▶ **Exercise**:
Output exactly the lines below, starting with the line that has "right back paw: (115, 451)" and going on through the line that has "root of tail: (101, 198)", both included, and no other lines.

▶ **Data provided**:
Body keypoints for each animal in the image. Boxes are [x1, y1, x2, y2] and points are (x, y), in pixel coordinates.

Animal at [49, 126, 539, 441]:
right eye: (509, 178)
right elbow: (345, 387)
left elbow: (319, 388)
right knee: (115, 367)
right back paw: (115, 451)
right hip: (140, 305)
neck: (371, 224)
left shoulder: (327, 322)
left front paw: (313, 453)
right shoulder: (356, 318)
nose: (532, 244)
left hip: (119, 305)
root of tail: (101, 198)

==

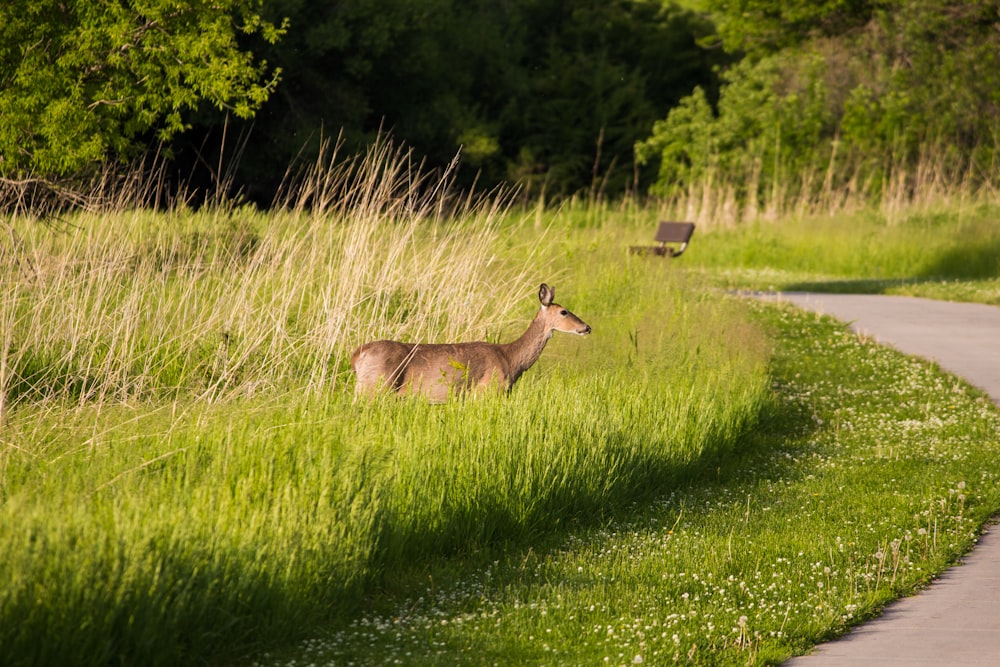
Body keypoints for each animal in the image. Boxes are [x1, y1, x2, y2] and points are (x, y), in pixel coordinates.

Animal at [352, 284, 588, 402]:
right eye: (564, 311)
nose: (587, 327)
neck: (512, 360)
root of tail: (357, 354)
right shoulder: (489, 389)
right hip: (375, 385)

▶ **Solved problem**:
right back paw: (115, 451)
right hip: (140, 305)
neck: (371, 224)
left shoulder: (327, 322)
left front paw: (313, 453)
right shoulder: (356, 318)
nose: (532, 244)
left hip: (119, 305)
root of tail: (101, 198)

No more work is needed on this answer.